Below is a listing from which only part is wanted; return exactly the lines from the one with "<source format=gbr>" up to and including the one with "X44060000Y-28970000D03*".
************
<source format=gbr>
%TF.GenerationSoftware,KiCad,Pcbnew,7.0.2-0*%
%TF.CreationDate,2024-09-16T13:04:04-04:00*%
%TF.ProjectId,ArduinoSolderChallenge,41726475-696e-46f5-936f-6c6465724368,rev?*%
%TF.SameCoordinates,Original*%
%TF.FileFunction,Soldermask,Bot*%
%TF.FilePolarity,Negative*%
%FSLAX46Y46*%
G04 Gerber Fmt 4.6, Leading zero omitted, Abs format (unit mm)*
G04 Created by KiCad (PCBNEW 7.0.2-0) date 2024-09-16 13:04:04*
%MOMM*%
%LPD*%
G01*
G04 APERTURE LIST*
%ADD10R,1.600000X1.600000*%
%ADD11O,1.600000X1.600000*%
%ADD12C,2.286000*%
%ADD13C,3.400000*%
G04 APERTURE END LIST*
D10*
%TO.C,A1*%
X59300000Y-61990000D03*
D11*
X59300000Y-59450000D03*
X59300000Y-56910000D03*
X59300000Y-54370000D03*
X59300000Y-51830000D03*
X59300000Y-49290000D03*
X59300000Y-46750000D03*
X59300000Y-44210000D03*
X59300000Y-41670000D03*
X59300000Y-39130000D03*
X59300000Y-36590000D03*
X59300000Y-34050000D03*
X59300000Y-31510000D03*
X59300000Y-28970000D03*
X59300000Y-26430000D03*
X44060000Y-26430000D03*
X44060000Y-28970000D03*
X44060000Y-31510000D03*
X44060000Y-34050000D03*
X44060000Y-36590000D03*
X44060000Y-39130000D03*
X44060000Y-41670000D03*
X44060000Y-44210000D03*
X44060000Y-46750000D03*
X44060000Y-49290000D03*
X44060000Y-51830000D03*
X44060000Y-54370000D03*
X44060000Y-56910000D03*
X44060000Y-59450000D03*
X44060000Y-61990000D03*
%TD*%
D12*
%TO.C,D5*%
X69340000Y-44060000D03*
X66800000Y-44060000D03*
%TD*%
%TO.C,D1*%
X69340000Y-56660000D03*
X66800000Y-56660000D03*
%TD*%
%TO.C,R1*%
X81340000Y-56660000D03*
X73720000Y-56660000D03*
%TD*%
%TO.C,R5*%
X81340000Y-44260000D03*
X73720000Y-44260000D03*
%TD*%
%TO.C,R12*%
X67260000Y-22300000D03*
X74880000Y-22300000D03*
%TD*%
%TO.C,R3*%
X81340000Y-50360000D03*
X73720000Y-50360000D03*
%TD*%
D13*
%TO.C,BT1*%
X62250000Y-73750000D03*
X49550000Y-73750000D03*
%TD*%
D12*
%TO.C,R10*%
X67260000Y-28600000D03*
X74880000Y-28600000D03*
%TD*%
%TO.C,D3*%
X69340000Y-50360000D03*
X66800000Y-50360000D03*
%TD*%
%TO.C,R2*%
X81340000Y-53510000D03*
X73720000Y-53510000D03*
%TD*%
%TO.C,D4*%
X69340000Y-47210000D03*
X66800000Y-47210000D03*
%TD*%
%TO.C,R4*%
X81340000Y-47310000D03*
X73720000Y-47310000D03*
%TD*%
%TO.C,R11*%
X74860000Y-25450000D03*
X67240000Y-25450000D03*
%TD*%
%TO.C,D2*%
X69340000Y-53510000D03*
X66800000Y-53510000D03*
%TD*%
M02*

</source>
************
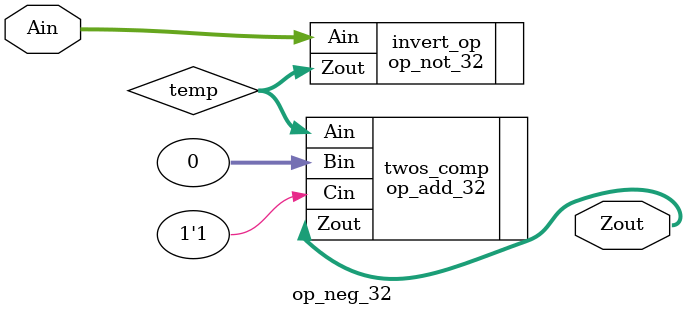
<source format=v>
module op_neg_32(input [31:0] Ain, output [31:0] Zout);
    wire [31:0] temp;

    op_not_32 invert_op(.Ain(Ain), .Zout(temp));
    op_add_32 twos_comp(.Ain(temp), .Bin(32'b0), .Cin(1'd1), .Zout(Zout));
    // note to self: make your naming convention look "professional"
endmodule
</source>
************
[Result of this task]
<source format=gbr>
%TF.GenerationSoftware,KiCad,Pcbnew,7.0.2-0*%
%TF.CreationDate,2024-09-16T13:04:04-04:00*%
%TF.ProjectId,ArduinoSolderChallenge,41726475-696e-46f5-936f-6c6465724368,rev?*%
%TF.SameCoordinates,Original*%
%TF.FileFunction,Soldermask,Bot*%
%TF.FilePolarity,Negative*%
%FSLAX46Y46*%
G04 Gerber Fmt 4.6, Leading zero omitted, Abs format (unit mm)*
G04 Created by KiCad (PCBNEW 7.0.2-0) date 2024-09-16 13:04:04*
%MOMM*%
%LPD*%
G01*
G04 APERTURE LIST*
%ADD10R,1.600000X1.600000*%
%ADD11O,1.600000X1.600000*%
%ADD12C,2.286000*%
%ADD13C,3.400000*%
G04 APERTURE END LIST*
D10*
%TO.C,A1*%
X59300000Y-61990000D03*
D11*
X59300000Y-59450000D03*
X59300000Y-56910000D03*
X59300000Y-54370000D03*
X59300000Y-51830000D03*
X59300000Y-49290000D03*
X59300000Y-46750000D03*
X59300000Y-44210000D03*
X59300000Y-41670000D03*
X59300000Y-39130000D03*
X59300000Y-36590000D03*
X59300000Y-34050000D03*
X59300000Y-31510000D03*
X59300000Y-28970000D03*
X59300000Y-26430000D03*
X44060000Y-26430000D03*
X44060000Y-28970000D03*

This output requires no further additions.